In subsequent years, FOD continued to produce exclusive live-action adaptations, including a modern remake of the iconic 1991 romantic drama Tokyo Love Story (2020). Recently, the service has found notable success in producing Boys' Love (BL) adaptations and romantic comedies, such as the hit 2024 drama Perfect Propose. Adapting to modern viewing habits, Fuji TV expanded the platform's ecosystem with the launch of FOD SHORT in late 2024, a dedicated section for vertical, bite-sized live-action dramas optimized for smartphone consumption. Additionally, FOD produces exclusive content featuring Fuji TV's own roster of news anchors and announcers under the FOD Anamaga banner.

=== Sports broadcasting ===
Live sports streaming is a major pillar of FOD Premium's programming. The platform provides extensive coverage of professional domestic baseball, holding the streaming rights to all home games of Tokyo Yakult Swallows and Yokohama DeNA BayStars, alongside domestic soccer tournaments like the J.League YBC Levain Cup.

It is also recognized as a primary broadcaster for winter sports, particularly figure skating in Japan. The service provides extensive, unedited live streams of major domestic and international competitions, including the World Figure Skating Championships and the All Japan Figure Skating Championships. Motorsports represents another cornerstone of the catalog; beginning in 2026, Fuji TV secured an exclusive five-year all-rights agreement for Formula One in Japan, providing live coverage of all sessions across the racing calendar through a direct partnership with F1 TV.

=== Anime ===
Leveraging Fuji TV's long history of animation broadcasting, FOD maintains a robust anime library.
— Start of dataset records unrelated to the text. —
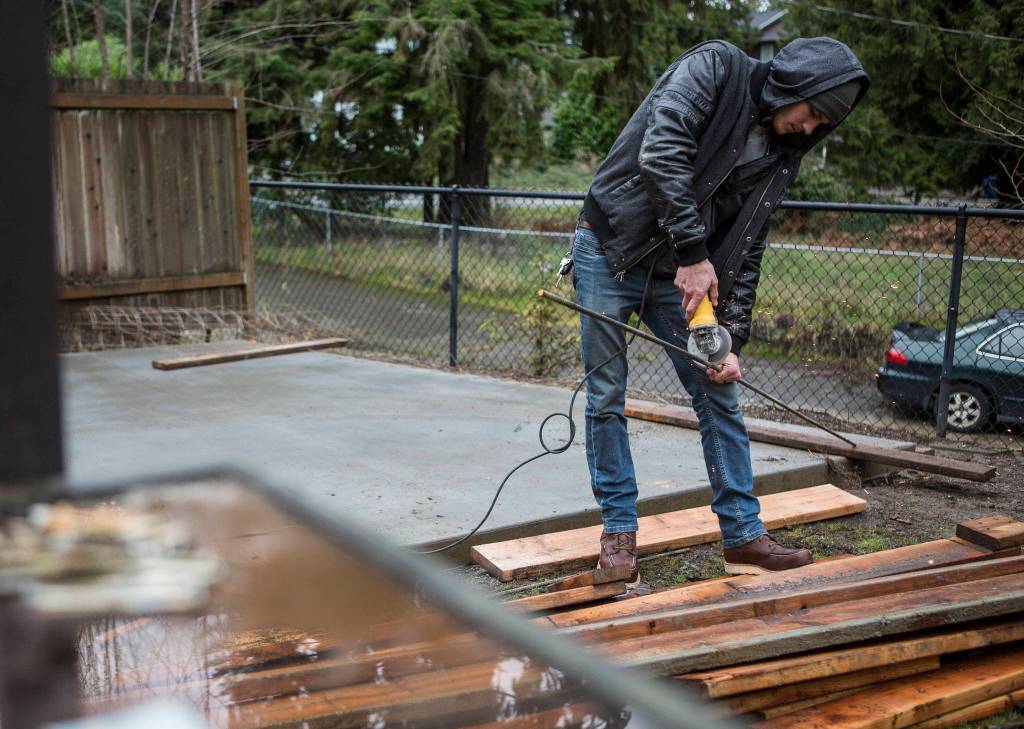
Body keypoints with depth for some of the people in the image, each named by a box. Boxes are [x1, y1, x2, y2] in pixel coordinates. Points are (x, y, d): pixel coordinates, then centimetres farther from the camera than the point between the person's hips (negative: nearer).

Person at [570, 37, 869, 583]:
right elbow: (660, 151, -27)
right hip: (609, 252, -6)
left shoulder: (780, 156, 5)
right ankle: (619, 530, 14)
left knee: (719, 398, 2)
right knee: (606, 397, 0)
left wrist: (733, 339, -5)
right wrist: (693, 252, -27)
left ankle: (743, 537, 11)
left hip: (676, 272, 6)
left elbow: (745, 252, 4)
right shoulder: (715, 67, -12)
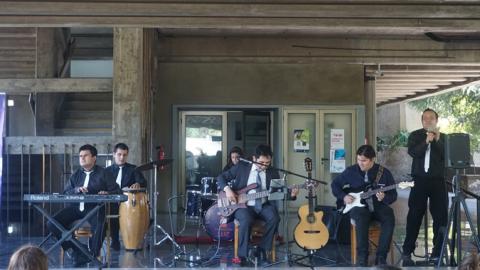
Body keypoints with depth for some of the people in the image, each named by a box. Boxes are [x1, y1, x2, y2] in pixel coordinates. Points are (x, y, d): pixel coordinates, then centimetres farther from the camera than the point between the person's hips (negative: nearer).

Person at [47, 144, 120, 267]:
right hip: (76, 206, 4)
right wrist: (77, 190, -8)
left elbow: (117, 191, 3)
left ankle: (93, 254, -12)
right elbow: (65, 193, 13)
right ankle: (76, 249, -4)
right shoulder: (76, 174, 19)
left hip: (94, 207, -4)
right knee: (52, 224, -15)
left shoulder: (103, 173, 8)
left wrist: (107, 193, -18)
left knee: (98, 225, -38)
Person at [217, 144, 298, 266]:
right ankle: (242, 256, -19)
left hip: (263, 206, 3)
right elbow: (221, 177, 5)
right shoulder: (241, 167, -1)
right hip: (242, 205, -2)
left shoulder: (273, 173, 5)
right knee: (246, 220, -35)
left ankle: (262, 250, -10)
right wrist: (227, 189, -13)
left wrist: (291, 194, -17)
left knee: (274, 218, -29)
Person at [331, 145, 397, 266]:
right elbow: (335, 184, 13)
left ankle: (381, 256, -21)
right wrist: (343, 196, -4)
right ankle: (362, 256, -26)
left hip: (378, 205, 1)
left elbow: (393, 195, 2)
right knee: (361, 218, -36)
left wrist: (384, 198, -20)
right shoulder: (351, 171, -1)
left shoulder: (384, 172, -2)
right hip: (358, 205, -1)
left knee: (389, 219, -31)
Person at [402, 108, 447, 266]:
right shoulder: (415, 135, 7)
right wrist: (426, 141, -20)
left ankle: (437, 252, 11)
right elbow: (412, 152, -10)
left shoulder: (443, 137, 11)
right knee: (414, 216, -1)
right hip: (420, 180, -2)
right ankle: (407, 252, 3)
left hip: (438, 181, 2)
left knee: (441, 216, 1)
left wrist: (438, 140, -14)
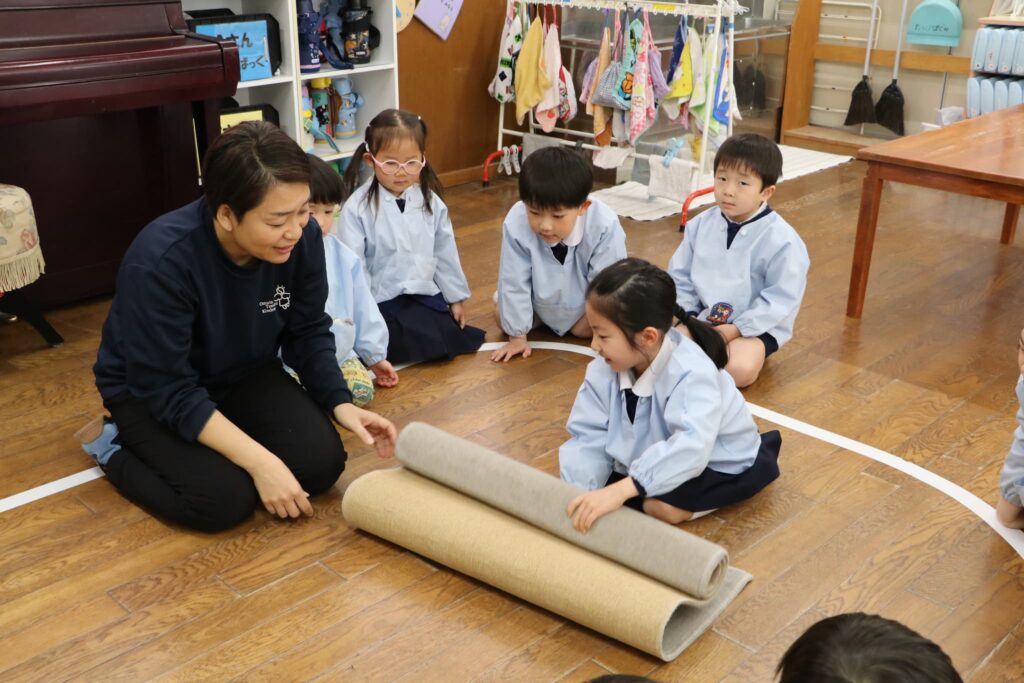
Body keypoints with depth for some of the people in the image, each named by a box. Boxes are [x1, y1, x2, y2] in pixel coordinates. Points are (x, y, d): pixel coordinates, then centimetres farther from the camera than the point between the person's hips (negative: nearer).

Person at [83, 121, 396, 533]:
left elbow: (308, 333, -5)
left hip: (245, 375, 5)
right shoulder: (159, 262, -34)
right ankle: (113, 444, 5)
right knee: (225, 499, -22)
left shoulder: (301, 238, -21)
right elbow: (170, 392, -30)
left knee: (322, 463, -15)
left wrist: (341, 404, -19)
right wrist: (260, 461, -33)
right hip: (150, 390, -4)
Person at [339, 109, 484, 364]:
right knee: (431, 343, -19)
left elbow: (445, 254, 11)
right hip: (382, 303, -5)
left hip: (426, 296, 5)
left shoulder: (430, 202, 2)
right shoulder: (358, 207, -13)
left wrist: (456, 298, 15)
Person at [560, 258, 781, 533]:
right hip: (646, 451, 5)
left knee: (663, 506, -30)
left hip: (715, 462, -5)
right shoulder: (603, 370, -17)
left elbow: (690, 448, -50)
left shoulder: (691, 374, -36)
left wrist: (619, 490, -60)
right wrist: (574, 496, -32)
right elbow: (589, 437, -17)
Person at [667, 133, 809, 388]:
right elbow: (680, 276, 6)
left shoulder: (782, 240, -16)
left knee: (741, 369, -32)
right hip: (701, 318, 4)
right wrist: (687, 316, -9)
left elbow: (781, 299, -16)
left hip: (754, 327, -3)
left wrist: (735, 330, -19)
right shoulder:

The platform integrates long-running national franchises like Dragon Ball, One Piece, and Sazae-san into its on-demand catalog.

The service is tightly integrated with the network's Noitamina and +Ultra late-night programming blocks, frequently securing exclusive streaming rights or early distribution windows for highly anticipated series. Notable exclusive titles have included Keep Your Hands Off Eizouken!, Akudama Drive, and the third season of Golden Kamuy. A significant draw for the service is its dedicated Unlimited Anime tier, which offers thousands of episodes encompassing both classic properties and current simulcasts from Fuji TV and third-party networks, including popular franchises like Psycho-Pass.

=== Digital publishing ===
A unique distinguishing feature of FOD compared to traditional SVOD platforms is its integrated digital publishing service. The platform offers an extensive digital bookstore featuring over 150,000 manga volumes and electronic novels across 40,000 titles, supported by an offline reading application called FOD Manga.

This ecosystem is designed to create media synergy; users can seamlessly purchase and read the original manga or novel source material of a live-action drama or anime series they are currently watching on the same platform. Notably, Fuji TV utilizes FOD as an IP incubator; original manga titles published digitally on the platform have been subsequently adapted into live-action dramas exclusively for the streaming service. Furthermore, FOD provides premium subscribers with an "all-you-can-read" digital magazine service granting unlimited access to over 100 popular Japanese lifestyle, fashion, and weekly publications.